(PROVIDED ENTRIES Opens)

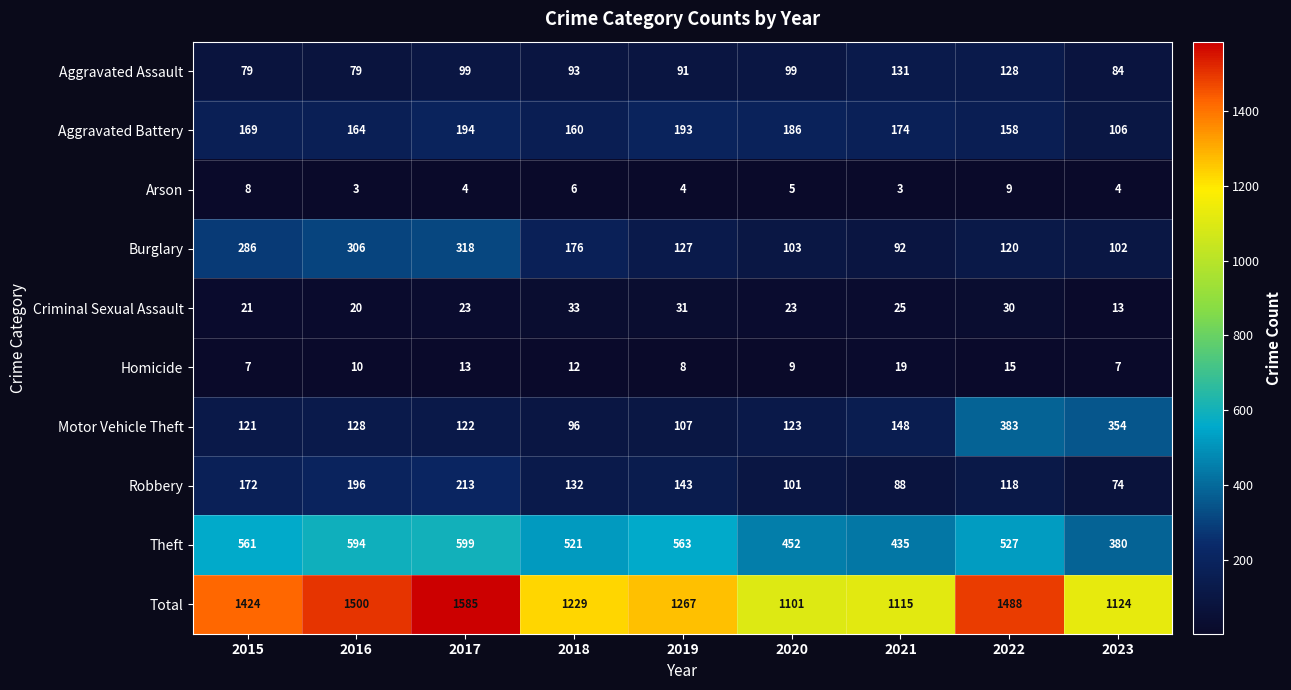

What is the average value of the Arson series?

5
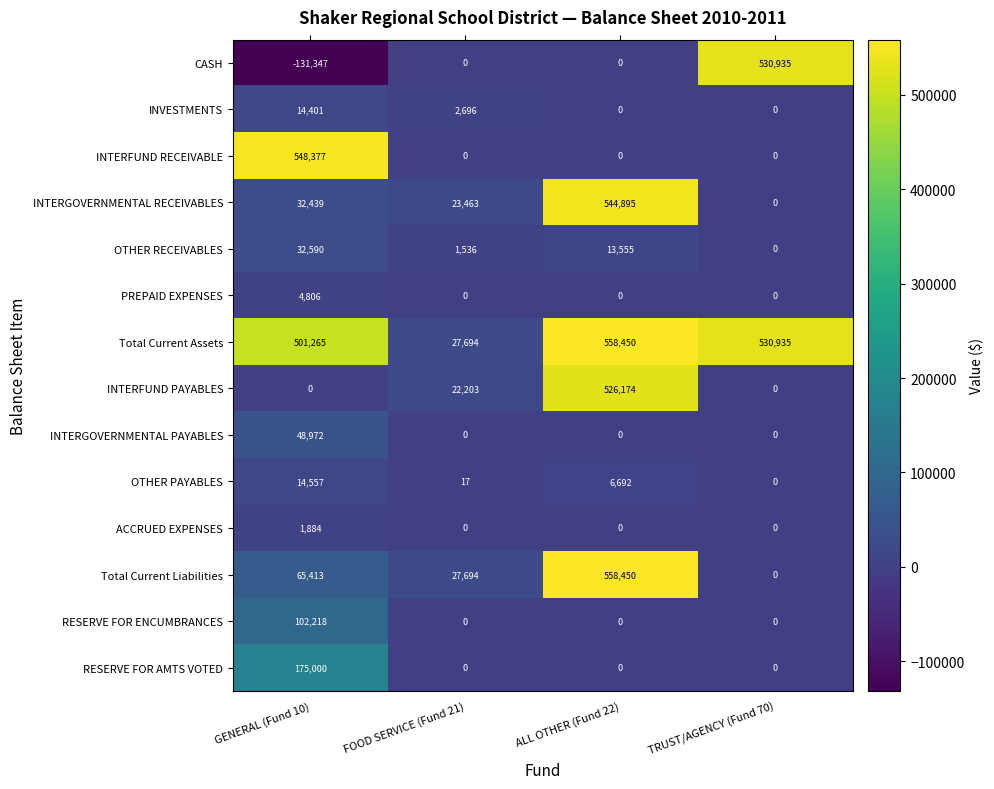

What is the minimum value shown in the chart?

-131347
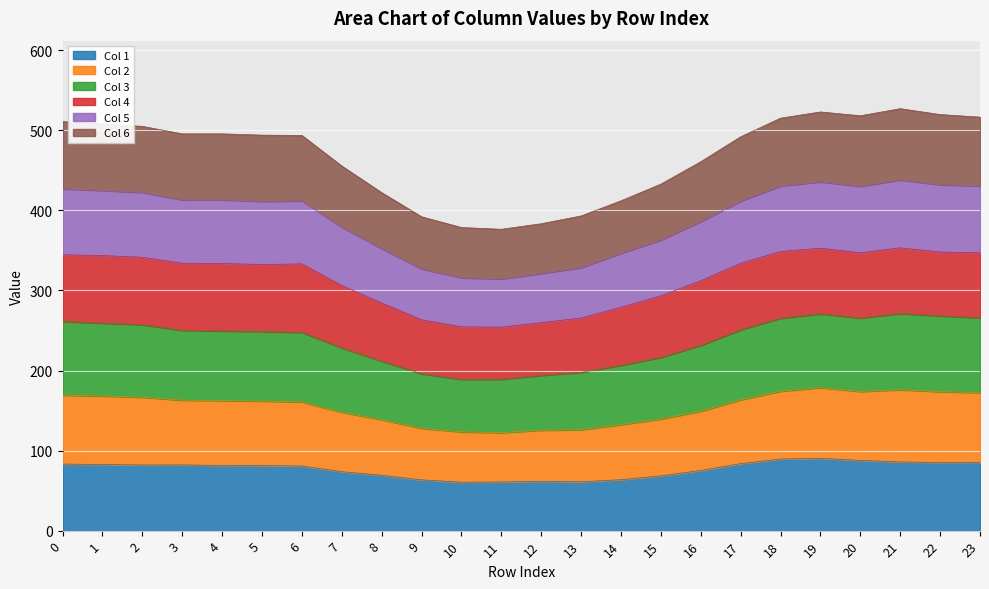

What is the lowest value of the Col 1 series?

60.4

(PROVIDED ENTRIES Closes)

● **EXERCISE AIM**
Copy each line of the rows above word for word, leaving out the pictures.

● **SOLUTION FOR THIS PROBLEM**
What is the average value of the Arson series?

5

What is the minimum value shown in the chart?

-131347

What is the lowest value of the Col 1 series?

60.4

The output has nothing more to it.